Des orques s'en prennent régulièrement à des bateaux dans le détroit de Gibraltar. Selon des chercheurs, ce comportement de la part des cétacés n'est pas "agressif" et relèverait plutôt d'un "jeu" ou d'un processus de "socialisation".

Le 12 mai dernier, un yatch de 15 mètres de long, avec deux personnes à son bord -qui ont été secourues-, a coulé à proximité du détroit de Gibraltar après une interaction avec un groupe d'orque, rapporte The Guardian. Ces interactions, qui vont du simple encerclement au naufrage, sont loin d'être rares et font l'objet d'une attention particulière de la part des autorités portugaises et espagnoles ou encore de la Commission baleinière internationale (CBI).

Cette commission a d'ailleurs publié un rapport le 24 mai reprenant les travaux d'une trentaine de scientifiques tentant d'expliquer le comportement de ces cétacés. Ces derniers sont formels: "les interactions entre les orques ibériques et les navires ne sont pas agressives". Elles relèveraient en effet davantage d'un "comportement de mode ou de jeu/socialisation" plutôt qu'à une "agression".

En effet, les "orques sont connues pour jouer avec d'autres objets ou animaux dans leur environnement au point de les endommager".

Par exemple, dans le sud de l'État de Washington, ces animaux "jouent" avec des marsouins au point de les tuer sans que ce soit pour se nourrir. Dans le nord-est du Pacifique, d'autres orques avaient pour habitude dans les années 80 de "porter des saumons morts" sur leur tête. Une "tradition" qui a disparu rapidement puis qui est réapparue en 2008 avant de disparaître à nouveau.

Une possible "tradition éphémère"

Les scientifiques observent donc que les orques suivent des "traditions" qu'ils se transmettent entre eux car c'est une espèce "largement déterminée par l'apprentissage social".

Outre leur "tradition comportementale persistante", les orques, curieux, "peuvent également développer des comportements inhabituels et temporaires et d'autres idiosyncrasies (comportement particulier propre à individu, NDLR) qui ne semblent pas avoir d'objectif adaptatif évident", écrivent les scientifiques dans le rapport de leurs travaux publiés en avril dernier et supervisés par Alex Zerbini, le président du comité scientifique de la CBI.

Les interactions entre les orques ibériques et les bateaux dans le détroit de Gibraltar , - qui ont été signalées pour la première fois après le confinement lié à la pandémie de Covid-19 - pourraient donc également relever de ces "traditions éphémères".

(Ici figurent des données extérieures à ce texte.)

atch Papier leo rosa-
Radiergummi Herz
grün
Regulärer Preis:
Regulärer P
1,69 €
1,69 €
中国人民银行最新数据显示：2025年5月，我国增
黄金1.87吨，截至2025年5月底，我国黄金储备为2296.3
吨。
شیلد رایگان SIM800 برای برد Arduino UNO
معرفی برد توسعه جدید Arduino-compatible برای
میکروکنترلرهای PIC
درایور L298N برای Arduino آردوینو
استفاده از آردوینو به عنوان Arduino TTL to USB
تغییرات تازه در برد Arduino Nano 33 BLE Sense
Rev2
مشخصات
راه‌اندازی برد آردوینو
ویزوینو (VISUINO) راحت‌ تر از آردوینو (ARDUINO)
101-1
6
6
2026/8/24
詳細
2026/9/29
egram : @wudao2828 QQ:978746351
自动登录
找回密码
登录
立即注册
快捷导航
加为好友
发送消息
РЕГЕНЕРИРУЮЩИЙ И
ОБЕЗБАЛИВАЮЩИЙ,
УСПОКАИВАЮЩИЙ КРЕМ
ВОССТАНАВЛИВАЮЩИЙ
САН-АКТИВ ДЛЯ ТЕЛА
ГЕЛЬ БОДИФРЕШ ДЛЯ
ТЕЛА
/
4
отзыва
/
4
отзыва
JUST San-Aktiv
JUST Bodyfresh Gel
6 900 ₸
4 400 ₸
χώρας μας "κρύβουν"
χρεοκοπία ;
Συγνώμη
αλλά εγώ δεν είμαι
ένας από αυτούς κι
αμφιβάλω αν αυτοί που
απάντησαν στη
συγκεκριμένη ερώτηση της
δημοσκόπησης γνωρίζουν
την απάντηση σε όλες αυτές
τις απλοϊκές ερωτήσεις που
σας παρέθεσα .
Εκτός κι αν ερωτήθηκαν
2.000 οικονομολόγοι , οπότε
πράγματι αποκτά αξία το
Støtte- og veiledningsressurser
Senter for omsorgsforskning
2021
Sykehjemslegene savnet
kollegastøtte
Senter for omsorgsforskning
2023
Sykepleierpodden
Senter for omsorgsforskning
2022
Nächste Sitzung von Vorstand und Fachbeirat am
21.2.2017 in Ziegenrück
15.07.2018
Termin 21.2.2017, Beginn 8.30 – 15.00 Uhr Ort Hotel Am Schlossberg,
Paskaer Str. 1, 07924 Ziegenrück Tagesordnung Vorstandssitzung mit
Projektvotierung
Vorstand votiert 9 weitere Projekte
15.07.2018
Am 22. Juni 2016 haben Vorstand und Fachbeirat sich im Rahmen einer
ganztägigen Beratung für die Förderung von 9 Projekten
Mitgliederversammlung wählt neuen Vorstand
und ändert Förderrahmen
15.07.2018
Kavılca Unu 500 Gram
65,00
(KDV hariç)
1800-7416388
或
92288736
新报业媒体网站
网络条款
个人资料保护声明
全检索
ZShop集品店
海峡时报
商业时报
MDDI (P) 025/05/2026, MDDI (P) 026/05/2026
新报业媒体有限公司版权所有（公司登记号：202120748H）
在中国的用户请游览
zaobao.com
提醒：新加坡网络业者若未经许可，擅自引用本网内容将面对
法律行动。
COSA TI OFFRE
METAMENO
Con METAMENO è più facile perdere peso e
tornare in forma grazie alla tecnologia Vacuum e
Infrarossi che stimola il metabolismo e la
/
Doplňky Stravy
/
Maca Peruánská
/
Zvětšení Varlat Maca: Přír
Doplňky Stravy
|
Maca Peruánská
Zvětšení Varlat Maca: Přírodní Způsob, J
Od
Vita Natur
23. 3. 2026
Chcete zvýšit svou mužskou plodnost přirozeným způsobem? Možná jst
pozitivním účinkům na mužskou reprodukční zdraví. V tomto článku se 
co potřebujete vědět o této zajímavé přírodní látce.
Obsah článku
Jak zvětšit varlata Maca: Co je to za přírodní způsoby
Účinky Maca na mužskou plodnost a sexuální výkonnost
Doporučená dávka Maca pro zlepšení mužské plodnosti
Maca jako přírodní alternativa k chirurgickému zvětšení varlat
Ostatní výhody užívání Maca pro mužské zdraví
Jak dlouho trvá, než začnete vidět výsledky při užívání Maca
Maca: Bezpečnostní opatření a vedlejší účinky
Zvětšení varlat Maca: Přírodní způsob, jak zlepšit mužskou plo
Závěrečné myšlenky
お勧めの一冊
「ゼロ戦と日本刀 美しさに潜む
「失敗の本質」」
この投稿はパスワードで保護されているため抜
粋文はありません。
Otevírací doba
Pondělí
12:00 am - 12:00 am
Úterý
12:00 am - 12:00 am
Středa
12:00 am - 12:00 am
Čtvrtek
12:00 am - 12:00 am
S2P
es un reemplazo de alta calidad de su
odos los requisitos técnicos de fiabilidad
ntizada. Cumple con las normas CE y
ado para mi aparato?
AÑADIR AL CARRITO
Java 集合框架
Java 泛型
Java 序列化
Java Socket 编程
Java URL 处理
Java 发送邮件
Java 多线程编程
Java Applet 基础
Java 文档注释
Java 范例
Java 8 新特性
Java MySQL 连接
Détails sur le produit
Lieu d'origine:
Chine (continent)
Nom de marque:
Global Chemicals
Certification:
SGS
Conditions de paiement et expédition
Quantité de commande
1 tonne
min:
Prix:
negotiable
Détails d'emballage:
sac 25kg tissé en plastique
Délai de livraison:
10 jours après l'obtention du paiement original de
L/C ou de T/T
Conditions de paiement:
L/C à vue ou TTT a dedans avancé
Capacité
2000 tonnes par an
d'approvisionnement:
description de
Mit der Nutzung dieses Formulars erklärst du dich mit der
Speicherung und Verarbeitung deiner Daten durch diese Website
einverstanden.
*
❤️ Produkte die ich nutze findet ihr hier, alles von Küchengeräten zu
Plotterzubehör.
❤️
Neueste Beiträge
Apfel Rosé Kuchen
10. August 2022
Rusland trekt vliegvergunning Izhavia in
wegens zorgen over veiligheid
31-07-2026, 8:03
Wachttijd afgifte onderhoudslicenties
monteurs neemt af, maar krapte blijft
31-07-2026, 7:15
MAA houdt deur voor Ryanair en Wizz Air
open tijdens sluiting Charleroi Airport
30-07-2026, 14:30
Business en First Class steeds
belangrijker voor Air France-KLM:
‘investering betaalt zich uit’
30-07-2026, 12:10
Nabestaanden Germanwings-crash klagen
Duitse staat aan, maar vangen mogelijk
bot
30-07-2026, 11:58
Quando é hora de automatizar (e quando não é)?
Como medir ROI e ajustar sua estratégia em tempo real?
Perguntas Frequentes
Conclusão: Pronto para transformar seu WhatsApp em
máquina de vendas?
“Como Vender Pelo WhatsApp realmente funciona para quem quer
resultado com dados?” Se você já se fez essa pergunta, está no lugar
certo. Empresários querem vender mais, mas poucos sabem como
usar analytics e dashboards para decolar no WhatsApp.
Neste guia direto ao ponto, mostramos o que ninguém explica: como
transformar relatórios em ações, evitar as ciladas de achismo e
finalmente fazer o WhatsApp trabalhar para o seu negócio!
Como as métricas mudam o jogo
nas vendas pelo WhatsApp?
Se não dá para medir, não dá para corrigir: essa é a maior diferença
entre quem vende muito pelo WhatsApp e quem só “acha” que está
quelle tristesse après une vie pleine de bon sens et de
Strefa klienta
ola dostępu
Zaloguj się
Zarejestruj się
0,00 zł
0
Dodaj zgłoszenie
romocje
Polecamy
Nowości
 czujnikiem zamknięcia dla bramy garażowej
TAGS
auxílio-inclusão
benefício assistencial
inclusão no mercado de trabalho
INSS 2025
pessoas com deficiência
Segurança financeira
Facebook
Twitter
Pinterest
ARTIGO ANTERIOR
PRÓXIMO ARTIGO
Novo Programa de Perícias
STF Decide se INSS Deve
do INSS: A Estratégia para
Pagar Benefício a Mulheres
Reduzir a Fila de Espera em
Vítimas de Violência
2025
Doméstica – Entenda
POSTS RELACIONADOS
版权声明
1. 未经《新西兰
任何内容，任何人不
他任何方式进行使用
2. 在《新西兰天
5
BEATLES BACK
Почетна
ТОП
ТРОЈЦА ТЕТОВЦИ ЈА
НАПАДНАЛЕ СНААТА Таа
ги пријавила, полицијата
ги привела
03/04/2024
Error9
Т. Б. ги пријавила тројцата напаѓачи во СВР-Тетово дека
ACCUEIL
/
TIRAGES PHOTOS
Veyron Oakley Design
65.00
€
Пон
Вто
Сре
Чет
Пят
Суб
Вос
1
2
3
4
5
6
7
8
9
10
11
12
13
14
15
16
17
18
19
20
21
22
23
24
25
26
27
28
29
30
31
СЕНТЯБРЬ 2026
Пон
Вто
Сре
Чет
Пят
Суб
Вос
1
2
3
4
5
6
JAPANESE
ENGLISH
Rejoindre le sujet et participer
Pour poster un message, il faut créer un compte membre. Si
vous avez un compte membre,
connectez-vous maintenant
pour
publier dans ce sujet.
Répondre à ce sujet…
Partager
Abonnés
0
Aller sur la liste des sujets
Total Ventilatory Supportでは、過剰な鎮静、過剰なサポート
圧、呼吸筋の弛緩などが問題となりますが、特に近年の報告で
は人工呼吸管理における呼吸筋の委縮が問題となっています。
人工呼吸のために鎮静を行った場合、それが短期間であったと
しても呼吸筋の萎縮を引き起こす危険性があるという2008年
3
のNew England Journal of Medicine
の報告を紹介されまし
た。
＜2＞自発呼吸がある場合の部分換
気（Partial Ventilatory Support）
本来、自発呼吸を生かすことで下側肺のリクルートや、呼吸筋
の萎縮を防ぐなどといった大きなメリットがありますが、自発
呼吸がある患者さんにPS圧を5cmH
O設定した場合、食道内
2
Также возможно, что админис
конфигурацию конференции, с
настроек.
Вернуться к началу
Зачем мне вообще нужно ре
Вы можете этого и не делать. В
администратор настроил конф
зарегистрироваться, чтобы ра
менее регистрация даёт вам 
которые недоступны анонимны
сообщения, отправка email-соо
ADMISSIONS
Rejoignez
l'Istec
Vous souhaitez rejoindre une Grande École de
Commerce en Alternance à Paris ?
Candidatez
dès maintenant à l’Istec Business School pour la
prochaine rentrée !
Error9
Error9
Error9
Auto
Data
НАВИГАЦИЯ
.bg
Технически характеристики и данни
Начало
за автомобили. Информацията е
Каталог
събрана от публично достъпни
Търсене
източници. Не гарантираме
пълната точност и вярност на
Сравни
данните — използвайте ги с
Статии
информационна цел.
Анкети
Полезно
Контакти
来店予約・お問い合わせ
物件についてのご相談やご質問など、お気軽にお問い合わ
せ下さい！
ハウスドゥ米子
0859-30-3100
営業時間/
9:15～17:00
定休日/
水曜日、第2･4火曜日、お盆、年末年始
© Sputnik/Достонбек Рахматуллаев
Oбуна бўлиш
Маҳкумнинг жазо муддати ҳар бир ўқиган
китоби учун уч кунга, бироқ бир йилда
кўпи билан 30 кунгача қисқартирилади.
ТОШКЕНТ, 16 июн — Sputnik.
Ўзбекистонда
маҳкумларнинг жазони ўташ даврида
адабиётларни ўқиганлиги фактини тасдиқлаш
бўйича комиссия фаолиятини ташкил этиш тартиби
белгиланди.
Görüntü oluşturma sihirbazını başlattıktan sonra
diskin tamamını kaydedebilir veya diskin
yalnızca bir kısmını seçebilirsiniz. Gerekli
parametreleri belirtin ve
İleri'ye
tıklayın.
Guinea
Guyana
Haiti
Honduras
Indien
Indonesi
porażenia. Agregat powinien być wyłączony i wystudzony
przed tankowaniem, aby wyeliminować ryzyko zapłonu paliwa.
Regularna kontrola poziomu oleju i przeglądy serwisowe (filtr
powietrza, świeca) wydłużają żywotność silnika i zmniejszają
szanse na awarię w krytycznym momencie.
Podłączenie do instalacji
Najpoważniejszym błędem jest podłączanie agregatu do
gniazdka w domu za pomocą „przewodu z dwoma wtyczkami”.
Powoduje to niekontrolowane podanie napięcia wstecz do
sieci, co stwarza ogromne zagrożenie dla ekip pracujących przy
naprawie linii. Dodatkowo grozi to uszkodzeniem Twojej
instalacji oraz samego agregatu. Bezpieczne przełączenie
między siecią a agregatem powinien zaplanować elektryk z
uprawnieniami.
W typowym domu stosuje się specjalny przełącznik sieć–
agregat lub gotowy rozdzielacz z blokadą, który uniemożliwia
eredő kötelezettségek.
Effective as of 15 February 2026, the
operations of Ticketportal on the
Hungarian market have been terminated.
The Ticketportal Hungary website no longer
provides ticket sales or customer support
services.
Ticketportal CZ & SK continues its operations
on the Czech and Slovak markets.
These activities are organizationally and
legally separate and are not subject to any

Un temps de chasse moins important

Une autre explication est avancée par les experts dans leur rapport: ces cétacés passent moins de temps à chasser qu'auparavant et ont donc plus de temps pour "jouer".

En effet, les 37 orques comptabilisées au large de la péninsule ibérique -une quinzaine serait impliqué dans les interactions avec les bateaux- se nourrissent exclusivement de thon rouge. Une espèce devenue abondante dans cette zone de la Méditerranée. Probablement en raison du changement climatique, ce poisson y est présent de manière conséquente toute l'année et non plus de manière saisonnière.

Résultat, si les orques mettaient environ 30 minutes à chasser le thon rouge, ils mettent désormais 2 à 3 minutes selon des observations plus récentes.

La Commission baleinière internationale admet que ces interactions sont "effrayantes" pour les marins et qu'elles causent d'importants dégâts matériels. Elle recommande donc de trouver des solutions pour éviter ces interactions et de conseiller les marins sur la manière d'agir face à une telle situation, "tout en assurant le bien-être des baleines". Une espèce en danger critique d'extinction selon l'Union internationale pour la conservation de la nature.